▶ AUFGABEN:
A – Schreiben Sie aus dem Textauszug den Abschnitt von „Sowas haben Kinder“ bis einschließlich „unsere Urgroßeltern nicht.“ wortgetreu ab.
B – Wie alt sind laut dem Textauszug die beiden Geschwister im Einkaufszentrum ungefähr?

▶ TEXTAUSZUG:

Der Spiegel-Bestseller „Verschieben Sie die Deutscharbeit – mein Sohn hat Geburtstag“ bewegt die Gemüter. Wohin sind wir gekommen mit der Erziehung unserer Kinder? Was müssen Lehrer, Erzieher, Kinderärzte heute wirklich erdulden?

Die Elbvororte sind anders. Wir sind gerne anders! Unsere Kinder sind uns wichtig. Wir machen uns Gedanken; über Bildung, Erziehung, individuelle Schulkonzepte, optimierte Tagesabläufe, maßgeschneiderte Ernährung, sinnvolle Hobbys und passende Spielpartner. Kinder sind uns kein „Anhängsel“. Sie sind geplant, geliebt – Mittelpunkt unseres Lebens, das Wichtigste, was wir haben. Unsere Mühen zahlen sich aus. Denn unsere Kinder sind toll. Meistens … Und wenn Sie es mal nicht sind, sind wir für sie da, bleiben an ihrer Seite, treten notfalls als ihre Anwälte schützend vor sie. Und tägliche Situationen geben uns Anlass zum Nachdenken, wie diese hier aus dem Elbe-Einkaufszentrum in der Vorweihnachtszeit: Eine Gruppe mit vollen Einkaufstüten beladener Herren sitzt erschöpft im Ehemänner-Wartebereich am Fuße der großen Rolltreppe und wartet auf die shoppenden Gattinnen. Eine Etage oberhalb erfreut sich ein Geschwisterpaar an diesem Anblick während die Mutter ein paar Meter daneben in ein Gespräch vertieft ist. Ein Junge und ein Mädchen, ca. drei und fünf Jahre alt. Wäre es nicht eine tolle Idee, da was runterzuwerfen? Das größere Kind schreitet zur Tat. Im Einkaufskorb liegen lose Zitronen. Das kleinere Geschwisterchen folgt dem Beispiel. Bald ergießt sich ein Zitronenhagel auf die Wartenden und ein älterer Herr wird im Gesicht getroffen. Er steht auf und schimpft. Die Kinder freuen sich, lachen und greifen nach neuer Munition – ein großartiger Wurf!

Sowas haben Kinder immer schon getan? Stimmt! Bergeweise „Lausebengel-Geschichten“ früherer Epochen belegen: So brav, wie wir alle glauben, waren schon unsere Urgroßeltern nicht.

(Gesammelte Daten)
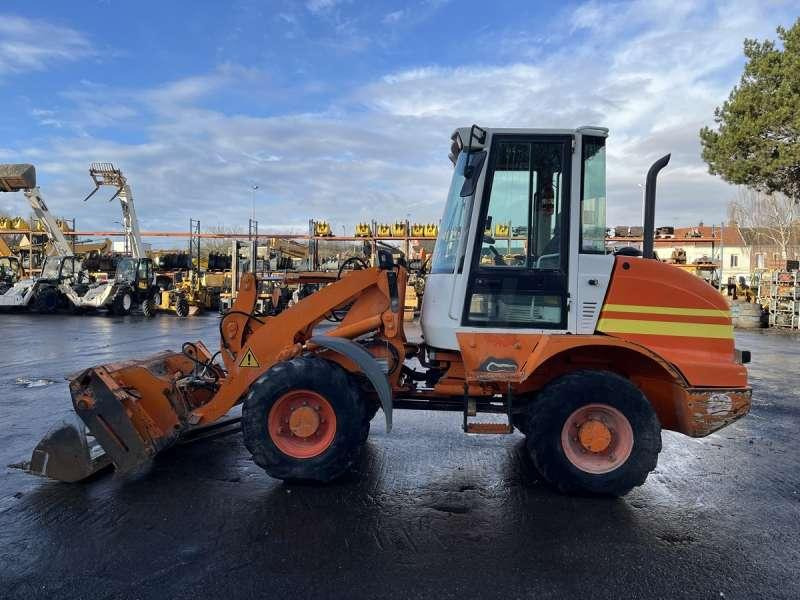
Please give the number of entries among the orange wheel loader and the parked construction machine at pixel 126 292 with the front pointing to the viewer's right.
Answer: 0

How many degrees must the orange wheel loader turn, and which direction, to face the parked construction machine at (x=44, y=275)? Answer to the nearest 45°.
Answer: approximately 45° to its right

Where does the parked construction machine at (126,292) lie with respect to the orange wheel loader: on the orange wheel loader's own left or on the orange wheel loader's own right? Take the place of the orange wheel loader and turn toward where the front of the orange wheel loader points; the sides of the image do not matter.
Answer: on the orange wheel loader's own right

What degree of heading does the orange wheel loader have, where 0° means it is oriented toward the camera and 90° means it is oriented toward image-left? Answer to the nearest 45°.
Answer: approximately 90°

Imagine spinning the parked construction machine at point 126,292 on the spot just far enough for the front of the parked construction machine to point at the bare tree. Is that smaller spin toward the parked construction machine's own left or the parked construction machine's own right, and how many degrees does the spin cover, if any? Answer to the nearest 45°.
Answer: approximately 135° to the parked construction machine's own left

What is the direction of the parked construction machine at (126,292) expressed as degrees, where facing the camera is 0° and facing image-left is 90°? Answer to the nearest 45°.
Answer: approximately 45°

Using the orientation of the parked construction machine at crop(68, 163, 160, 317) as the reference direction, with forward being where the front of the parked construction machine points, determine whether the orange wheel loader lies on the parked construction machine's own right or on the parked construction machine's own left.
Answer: on the parked construction machine's own left

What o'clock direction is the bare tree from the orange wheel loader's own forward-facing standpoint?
The bare tree is roughly at 4 o'clock from the orange wheel loader.
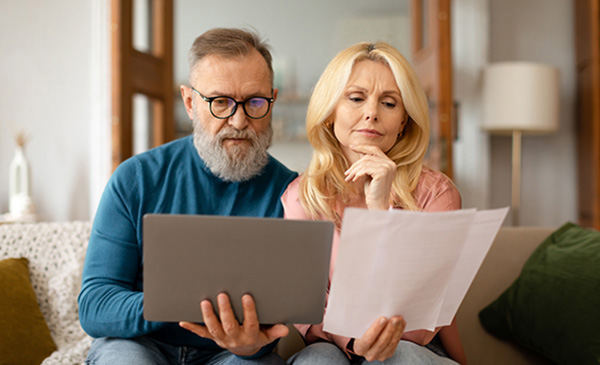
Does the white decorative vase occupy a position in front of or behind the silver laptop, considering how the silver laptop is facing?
in front

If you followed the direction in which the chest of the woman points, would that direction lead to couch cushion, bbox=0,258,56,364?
no

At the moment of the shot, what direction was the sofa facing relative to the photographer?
facing the viewer

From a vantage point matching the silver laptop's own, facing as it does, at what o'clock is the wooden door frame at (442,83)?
The wooden door frame is roughly at 1 o'clock from the silver laptop.

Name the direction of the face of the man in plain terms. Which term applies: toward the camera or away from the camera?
toward the camera

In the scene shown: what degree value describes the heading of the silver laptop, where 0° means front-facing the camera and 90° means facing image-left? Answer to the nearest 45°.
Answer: approximately 180°

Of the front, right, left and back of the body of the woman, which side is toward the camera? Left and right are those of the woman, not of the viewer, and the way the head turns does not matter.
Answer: front

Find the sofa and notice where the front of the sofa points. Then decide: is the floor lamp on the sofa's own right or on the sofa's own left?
on the sofa's own left

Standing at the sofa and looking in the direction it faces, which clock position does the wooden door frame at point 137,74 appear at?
The wooden door frame is roughly at 6 o'clock from the sofa.

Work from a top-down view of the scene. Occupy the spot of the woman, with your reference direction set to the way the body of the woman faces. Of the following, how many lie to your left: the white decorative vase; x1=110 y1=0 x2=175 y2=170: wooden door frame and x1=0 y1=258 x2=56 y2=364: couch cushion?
0

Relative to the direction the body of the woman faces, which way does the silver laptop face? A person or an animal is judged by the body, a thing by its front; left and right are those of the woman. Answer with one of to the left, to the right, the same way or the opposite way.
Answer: the opposite way

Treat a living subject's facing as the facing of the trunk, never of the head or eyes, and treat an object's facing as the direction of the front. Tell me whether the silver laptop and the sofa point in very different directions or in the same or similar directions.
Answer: very different directions

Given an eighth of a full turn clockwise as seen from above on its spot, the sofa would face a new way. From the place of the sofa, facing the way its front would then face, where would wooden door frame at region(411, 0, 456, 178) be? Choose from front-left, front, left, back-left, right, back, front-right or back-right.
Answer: back

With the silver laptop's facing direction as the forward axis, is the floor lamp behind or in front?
in front

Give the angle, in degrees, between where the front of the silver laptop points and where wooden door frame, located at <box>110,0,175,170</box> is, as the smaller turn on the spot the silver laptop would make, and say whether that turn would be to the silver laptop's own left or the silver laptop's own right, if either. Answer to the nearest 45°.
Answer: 0° — it already faces it
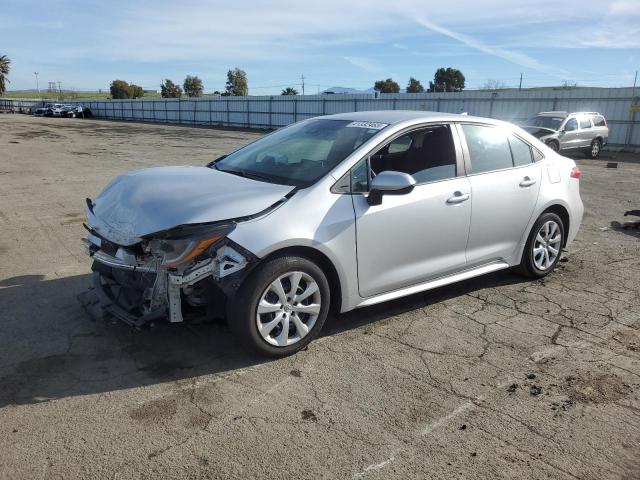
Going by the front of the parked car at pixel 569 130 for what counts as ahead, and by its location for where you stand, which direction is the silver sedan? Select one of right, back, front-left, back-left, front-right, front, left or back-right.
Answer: front-left

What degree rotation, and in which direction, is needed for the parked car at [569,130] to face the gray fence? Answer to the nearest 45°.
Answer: approximately 90° to its right

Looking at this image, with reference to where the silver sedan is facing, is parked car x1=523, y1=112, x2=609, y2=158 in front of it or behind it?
behind

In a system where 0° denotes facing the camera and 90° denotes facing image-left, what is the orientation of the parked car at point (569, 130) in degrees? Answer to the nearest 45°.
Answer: approximately 45°

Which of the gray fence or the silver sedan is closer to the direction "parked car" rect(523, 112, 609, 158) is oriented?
the silver sedan

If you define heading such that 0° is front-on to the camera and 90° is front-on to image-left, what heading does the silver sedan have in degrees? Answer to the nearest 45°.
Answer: approximately 45°

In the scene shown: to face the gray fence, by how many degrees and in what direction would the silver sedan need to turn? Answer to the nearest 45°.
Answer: approximately 135° to its right

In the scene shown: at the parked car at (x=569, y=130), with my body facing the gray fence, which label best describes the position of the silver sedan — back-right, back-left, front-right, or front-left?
back-left

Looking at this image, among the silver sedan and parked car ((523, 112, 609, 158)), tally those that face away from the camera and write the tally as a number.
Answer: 0
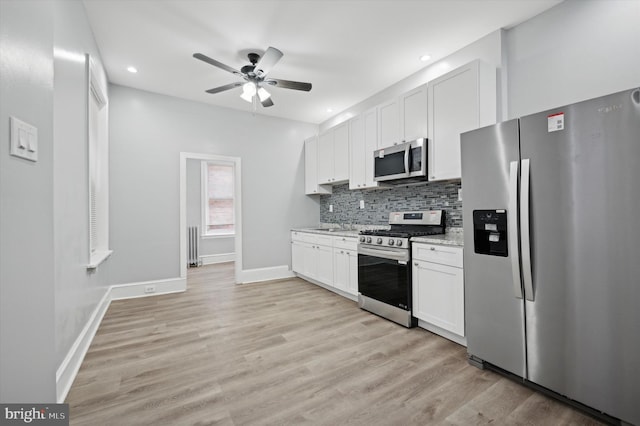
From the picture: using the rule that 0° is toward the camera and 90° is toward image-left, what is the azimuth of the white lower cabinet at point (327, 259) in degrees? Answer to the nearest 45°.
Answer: approximately 45°

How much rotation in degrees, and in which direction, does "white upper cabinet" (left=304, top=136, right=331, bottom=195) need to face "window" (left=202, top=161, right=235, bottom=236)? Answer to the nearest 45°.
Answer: approximately 90° to its right

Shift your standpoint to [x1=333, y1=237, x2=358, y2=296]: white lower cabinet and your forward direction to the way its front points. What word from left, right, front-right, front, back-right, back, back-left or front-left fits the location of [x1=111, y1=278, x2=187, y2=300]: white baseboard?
front-right

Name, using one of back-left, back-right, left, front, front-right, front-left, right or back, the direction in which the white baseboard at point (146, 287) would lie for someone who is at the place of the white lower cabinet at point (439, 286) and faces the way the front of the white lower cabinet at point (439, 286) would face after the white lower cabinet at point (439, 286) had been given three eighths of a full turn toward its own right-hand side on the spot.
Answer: left

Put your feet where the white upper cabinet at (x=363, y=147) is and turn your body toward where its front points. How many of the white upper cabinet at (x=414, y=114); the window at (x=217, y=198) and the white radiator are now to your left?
1

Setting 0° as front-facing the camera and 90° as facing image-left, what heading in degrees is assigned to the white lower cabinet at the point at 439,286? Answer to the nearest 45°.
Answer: approximately 45°

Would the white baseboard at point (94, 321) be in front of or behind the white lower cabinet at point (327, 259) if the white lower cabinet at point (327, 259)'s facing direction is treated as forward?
in front

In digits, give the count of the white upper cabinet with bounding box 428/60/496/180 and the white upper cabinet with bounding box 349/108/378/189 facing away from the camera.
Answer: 0

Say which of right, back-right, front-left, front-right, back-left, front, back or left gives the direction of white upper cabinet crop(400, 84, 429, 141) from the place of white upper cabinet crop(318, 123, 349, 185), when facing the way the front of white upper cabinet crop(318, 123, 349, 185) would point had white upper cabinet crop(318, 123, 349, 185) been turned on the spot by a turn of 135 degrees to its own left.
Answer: front-right

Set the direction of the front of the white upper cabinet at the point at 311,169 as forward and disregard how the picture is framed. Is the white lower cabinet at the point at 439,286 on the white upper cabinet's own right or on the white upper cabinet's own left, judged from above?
on the white upper cabinet's own left

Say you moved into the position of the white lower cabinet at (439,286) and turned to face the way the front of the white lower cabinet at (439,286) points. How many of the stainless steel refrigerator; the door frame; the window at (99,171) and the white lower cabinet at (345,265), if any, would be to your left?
1

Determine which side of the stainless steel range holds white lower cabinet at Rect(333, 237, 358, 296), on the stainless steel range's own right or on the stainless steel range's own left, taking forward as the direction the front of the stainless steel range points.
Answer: on the stainless steel range's own right

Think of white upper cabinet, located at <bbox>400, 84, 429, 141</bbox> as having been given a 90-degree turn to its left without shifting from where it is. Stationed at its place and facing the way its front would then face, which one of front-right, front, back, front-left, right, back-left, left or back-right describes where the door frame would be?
back-right
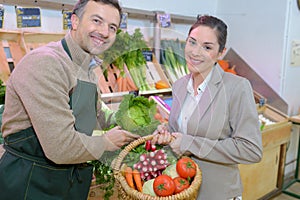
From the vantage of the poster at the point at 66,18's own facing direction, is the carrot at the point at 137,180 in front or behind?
in front

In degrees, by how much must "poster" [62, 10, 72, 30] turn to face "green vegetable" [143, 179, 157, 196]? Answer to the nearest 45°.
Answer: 0° — it already faces it

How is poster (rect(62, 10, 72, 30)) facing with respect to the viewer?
toward the camera

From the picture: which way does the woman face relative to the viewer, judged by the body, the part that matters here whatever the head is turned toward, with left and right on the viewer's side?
facing the viewer and to the left of the viewer

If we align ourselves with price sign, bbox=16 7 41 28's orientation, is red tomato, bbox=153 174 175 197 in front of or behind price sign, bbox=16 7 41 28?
in front

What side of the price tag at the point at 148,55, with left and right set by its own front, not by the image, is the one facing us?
front

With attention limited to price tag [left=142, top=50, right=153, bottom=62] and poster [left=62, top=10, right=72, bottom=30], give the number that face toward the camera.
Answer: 2

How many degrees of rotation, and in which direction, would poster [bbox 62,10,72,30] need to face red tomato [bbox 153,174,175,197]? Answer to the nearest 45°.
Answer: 0° — it already faces it

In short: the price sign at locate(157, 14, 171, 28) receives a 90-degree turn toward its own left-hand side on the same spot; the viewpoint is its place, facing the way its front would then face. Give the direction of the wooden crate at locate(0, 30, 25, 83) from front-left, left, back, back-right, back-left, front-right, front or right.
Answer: back-right

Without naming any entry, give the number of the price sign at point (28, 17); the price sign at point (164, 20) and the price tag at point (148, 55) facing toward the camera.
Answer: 3

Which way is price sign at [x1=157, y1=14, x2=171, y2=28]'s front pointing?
toward the camera

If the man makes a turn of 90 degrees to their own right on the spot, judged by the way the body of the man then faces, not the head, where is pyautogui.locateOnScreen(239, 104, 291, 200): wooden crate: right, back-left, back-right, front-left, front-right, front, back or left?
back
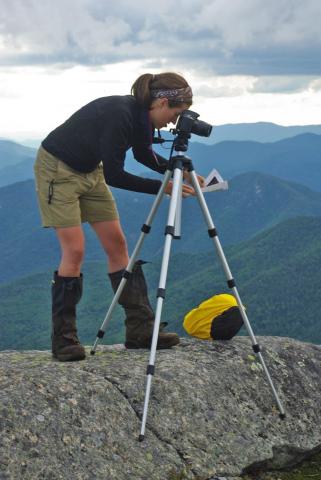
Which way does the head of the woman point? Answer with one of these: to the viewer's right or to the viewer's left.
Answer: to the viewer's right

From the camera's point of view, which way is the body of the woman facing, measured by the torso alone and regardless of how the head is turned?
to the viewer's right

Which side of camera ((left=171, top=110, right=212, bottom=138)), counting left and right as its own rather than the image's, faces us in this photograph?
right

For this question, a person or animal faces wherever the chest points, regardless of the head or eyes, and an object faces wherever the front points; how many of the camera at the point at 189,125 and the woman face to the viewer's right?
2
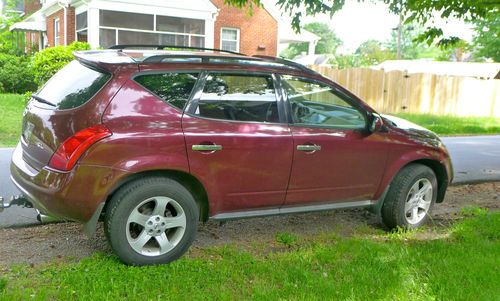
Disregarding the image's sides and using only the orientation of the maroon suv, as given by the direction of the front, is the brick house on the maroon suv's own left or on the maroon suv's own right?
on the maroon suv's own left

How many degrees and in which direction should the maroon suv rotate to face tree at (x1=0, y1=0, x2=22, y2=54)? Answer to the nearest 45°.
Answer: approximately 90° to its left

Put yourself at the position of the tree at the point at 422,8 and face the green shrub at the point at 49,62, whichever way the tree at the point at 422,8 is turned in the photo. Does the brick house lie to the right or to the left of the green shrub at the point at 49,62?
right

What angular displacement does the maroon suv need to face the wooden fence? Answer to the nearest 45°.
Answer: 0° — it already faces it

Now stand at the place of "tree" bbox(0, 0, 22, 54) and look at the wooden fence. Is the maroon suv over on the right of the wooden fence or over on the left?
right

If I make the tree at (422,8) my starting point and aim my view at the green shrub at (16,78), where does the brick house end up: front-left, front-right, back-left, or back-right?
front-right

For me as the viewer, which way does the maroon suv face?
facing away from the viewer and to the right of the viewer

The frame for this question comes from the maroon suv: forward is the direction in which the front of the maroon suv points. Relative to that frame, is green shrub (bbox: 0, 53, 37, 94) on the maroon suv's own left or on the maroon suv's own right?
on the maroon suv's own left

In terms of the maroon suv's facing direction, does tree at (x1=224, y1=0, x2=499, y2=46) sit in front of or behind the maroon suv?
in front

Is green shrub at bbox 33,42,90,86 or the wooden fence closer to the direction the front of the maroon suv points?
the wooden fence

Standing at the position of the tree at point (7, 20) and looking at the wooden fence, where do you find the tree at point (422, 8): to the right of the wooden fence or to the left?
right

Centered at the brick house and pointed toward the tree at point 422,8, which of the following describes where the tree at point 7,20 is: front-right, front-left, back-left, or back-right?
back-right
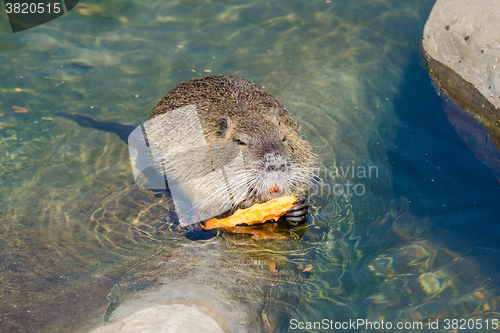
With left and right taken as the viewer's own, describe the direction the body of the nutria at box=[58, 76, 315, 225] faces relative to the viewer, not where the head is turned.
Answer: facing the viewer and to the right of the viewer
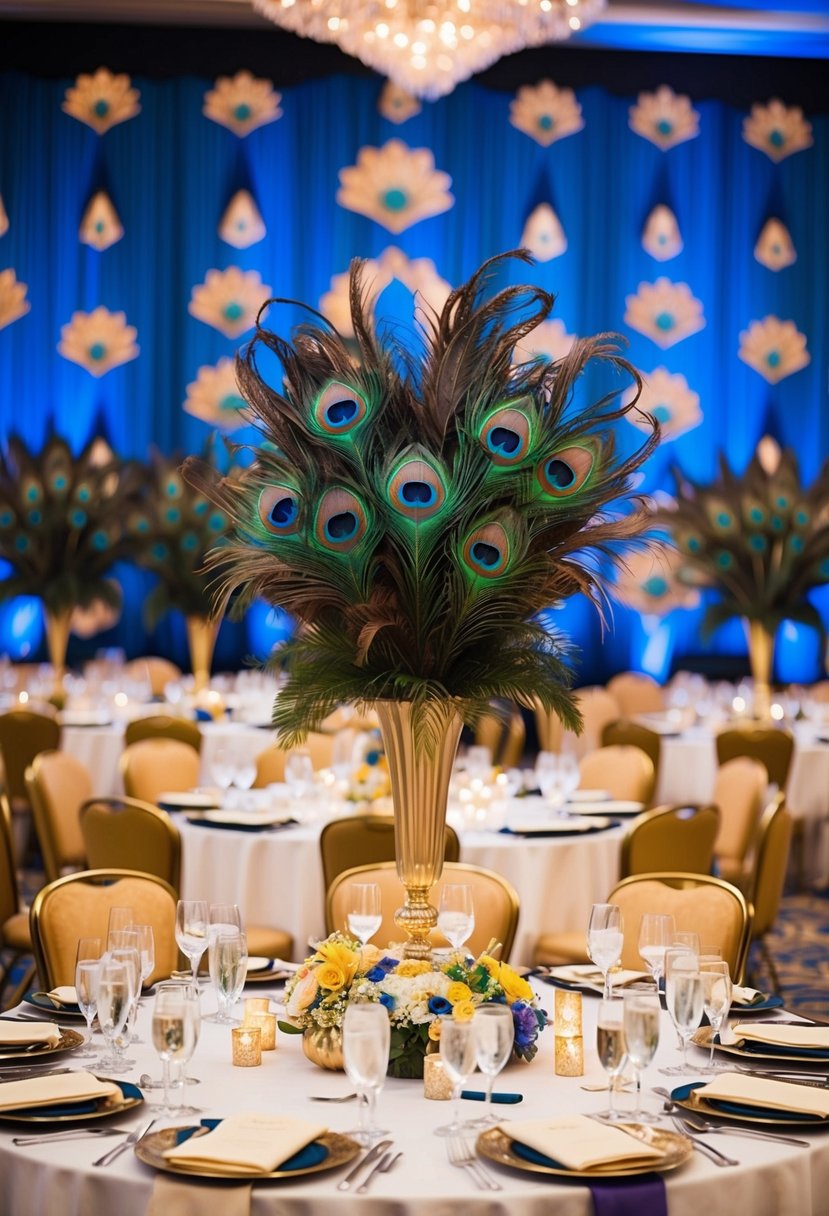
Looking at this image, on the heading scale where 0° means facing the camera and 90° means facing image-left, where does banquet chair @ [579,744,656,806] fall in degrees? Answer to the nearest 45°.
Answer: approximately 45°

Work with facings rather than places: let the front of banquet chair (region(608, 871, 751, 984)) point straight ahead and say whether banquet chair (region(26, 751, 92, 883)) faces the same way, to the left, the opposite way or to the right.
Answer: to the left

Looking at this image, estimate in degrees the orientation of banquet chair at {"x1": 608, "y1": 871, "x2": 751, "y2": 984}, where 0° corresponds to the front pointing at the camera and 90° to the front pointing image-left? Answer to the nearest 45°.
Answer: approximately 45°

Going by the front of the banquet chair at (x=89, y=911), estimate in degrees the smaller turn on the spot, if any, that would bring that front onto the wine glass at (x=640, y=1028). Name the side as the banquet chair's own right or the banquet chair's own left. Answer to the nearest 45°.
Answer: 0° — it already faces it

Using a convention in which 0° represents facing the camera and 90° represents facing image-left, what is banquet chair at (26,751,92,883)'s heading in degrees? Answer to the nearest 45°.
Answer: approximately 315°

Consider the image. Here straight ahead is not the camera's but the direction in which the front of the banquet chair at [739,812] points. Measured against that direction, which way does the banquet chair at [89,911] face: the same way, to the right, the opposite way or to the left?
to the left

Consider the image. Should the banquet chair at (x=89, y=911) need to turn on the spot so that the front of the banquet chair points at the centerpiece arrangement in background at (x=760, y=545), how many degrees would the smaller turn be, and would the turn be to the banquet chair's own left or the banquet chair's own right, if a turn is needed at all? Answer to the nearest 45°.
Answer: approximately 90° to the banquet chair's own left

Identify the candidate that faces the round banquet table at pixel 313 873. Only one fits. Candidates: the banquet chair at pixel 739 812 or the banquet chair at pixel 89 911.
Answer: the banquet chair at pixel 739 812

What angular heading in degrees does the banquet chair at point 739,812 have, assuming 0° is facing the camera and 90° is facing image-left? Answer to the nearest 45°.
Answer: approximately 45°

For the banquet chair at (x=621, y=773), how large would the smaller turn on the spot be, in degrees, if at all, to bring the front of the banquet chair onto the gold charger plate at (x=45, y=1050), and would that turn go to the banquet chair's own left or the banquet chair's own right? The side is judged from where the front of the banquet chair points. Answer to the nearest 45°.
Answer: approximately 45° to the banquet chair's own left

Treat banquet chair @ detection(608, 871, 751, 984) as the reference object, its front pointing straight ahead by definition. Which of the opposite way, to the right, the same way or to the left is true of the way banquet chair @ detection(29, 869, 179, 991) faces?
to the left
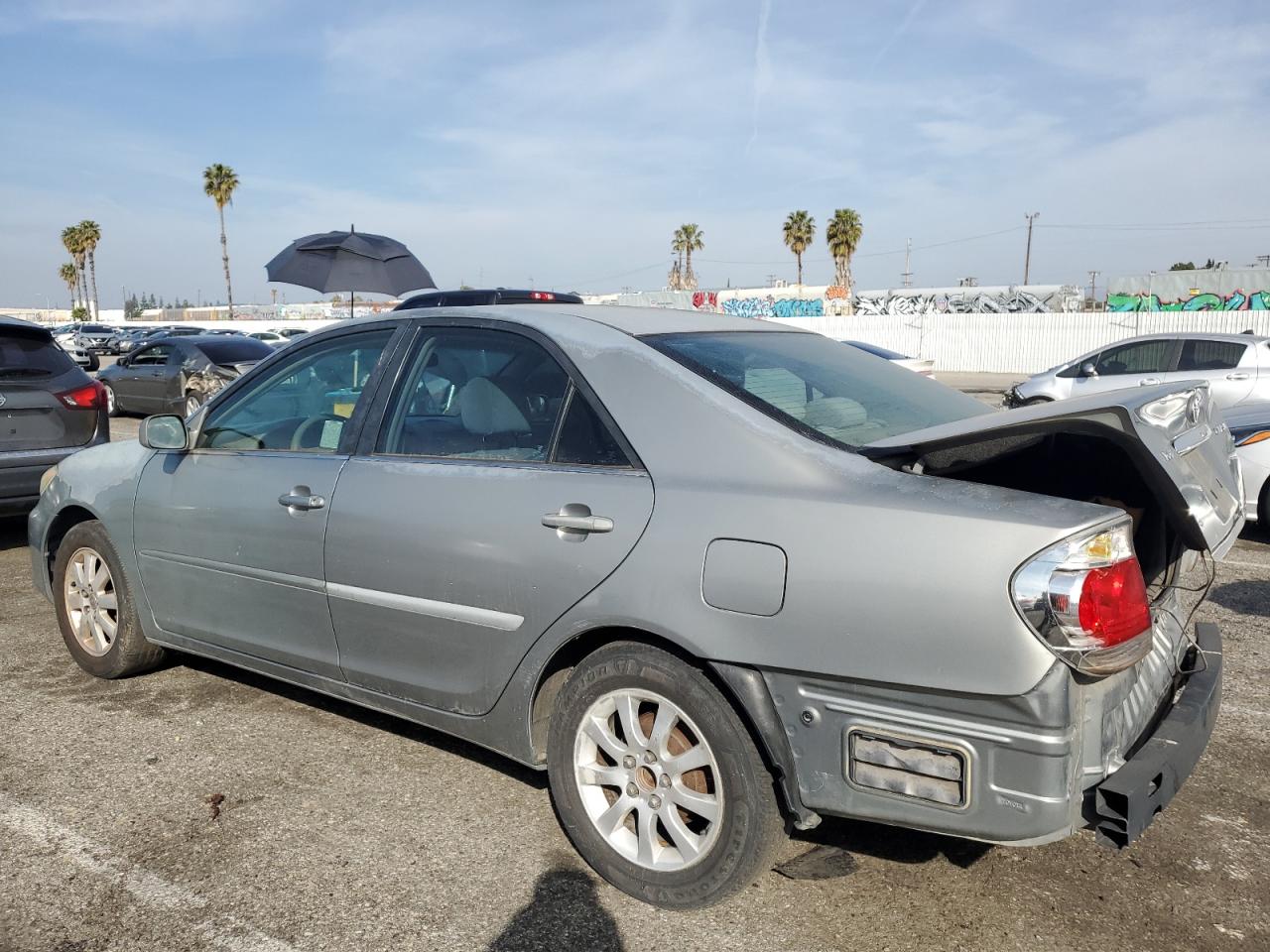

▶ LÖSUNGEN:
A –
Sowas haben Kinder immer schon getan? Stimmt! Bergeweise „Lausebengel-Geschichten“ früherer Epochen belegen: So brav, wie wir alle glauben, waren schon unsere Urgroßeltern nicht.

B – Etwa drei und fünf Jahre.